* Dataset records

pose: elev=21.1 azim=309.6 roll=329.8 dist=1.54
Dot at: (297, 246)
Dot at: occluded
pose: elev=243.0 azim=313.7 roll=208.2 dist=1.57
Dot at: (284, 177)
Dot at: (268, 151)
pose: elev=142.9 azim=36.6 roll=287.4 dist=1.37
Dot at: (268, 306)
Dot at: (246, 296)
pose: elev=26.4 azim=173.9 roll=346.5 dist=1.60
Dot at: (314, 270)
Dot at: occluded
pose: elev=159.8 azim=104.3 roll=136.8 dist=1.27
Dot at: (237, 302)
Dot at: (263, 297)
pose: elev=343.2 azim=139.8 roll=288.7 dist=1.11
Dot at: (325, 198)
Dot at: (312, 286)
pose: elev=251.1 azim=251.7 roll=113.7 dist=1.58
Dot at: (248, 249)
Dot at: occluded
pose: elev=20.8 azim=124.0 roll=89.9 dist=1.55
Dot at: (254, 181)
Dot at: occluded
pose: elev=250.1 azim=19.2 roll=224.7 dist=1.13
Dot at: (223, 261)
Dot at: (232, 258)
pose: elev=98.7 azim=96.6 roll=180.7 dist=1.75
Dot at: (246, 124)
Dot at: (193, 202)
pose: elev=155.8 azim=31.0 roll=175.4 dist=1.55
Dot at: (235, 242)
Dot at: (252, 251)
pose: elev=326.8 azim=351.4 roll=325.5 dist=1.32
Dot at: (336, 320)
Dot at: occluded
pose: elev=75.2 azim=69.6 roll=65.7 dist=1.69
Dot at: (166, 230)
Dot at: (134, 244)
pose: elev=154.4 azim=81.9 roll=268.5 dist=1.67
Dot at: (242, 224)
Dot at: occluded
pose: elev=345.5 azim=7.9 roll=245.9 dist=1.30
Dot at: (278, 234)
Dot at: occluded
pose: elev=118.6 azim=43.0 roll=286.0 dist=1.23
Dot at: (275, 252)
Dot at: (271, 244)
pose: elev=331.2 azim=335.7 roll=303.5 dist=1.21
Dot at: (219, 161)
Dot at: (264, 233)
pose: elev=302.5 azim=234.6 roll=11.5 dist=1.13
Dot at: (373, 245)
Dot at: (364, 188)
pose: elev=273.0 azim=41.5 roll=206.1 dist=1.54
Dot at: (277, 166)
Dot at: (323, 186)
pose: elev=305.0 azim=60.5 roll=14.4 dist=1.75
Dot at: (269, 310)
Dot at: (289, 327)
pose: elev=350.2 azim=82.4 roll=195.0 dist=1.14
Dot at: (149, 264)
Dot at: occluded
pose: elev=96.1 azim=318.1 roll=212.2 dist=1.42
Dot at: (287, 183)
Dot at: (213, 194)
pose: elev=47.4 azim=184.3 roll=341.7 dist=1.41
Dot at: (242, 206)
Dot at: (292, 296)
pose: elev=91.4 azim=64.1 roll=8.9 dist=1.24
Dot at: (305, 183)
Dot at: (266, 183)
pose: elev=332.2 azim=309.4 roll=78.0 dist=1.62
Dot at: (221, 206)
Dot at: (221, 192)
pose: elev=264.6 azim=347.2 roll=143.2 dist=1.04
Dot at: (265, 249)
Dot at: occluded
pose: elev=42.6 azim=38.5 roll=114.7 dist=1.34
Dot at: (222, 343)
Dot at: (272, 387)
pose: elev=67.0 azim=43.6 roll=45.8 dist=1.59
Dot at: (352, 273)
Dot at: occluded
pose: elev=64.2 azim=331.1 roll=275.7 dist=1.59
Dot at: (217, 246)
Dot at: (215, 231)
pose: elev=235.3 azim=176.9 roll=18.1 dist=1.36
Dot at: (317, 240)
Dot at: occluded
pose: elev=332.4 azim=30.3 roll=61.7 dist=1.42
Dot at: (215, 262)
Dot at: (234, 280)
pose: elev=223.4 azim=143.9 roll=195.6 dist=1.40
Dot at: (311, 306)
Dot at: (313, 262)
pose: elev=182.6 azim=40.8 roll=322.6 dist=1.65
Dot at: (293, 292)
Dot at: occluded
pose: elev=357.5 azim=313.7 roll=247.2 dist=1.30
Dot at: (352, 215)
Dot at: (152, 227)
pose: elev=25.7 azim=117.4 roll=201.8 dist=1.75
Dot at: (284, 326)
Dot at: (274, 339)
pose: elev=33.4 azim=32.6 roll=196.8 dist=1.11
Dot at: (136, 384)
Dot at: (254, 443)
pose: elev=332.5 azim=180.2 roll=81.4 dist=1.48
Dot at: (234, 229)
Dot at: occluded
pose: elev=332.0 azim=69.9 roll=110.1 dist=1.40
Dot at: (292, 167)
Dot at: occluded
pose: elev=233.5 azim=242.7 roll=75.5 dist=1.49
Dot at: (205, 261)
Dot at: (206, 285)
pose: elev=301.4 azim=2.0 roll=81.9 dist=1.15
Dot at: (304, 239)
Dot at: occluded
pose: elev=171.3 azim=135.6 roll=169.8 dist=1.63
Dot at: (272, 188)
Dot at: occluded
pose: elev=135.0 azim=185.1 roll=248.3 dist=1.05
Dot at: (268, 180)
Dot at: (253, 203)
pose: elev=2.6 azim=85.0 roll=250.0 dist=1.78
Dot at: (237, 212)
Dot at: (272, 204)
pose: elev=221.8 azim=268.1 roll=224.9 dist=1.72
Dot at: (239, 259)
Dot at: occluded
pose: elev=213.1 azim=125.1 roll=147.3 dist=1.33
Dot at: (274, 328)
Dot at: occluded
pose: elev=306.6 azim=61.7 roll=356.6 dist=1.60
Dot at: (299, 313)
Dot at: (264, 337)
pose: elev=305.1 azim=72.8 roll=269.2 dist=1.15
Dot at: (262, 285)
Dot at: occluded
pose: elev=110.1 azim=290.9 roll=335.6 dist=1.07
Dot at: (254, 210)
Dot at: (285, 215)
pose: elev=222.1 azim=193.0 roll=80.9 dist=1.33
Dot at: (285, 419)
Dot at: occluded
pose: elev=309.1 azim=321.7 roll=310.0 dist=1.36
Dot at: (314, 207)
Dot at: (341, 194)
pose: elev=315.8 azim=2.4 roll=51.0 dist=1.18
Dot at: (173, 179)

* Task details
Arrange the lines from the one containing "pose: elev=309.1 azim=321.7" through the end of the records as a numbered list, omitting any blank lines.

* Answer to this problem
1. pose: elev=309.1 azim=321.7 roll=310.0 dist=1.36
2. Dot at: (314, 207)
3. Dot at: (341, 194)
4. pose: elev=315.8 azim=2.4 roll=51.0 dist=1.18
5. Dot at: (173, 179)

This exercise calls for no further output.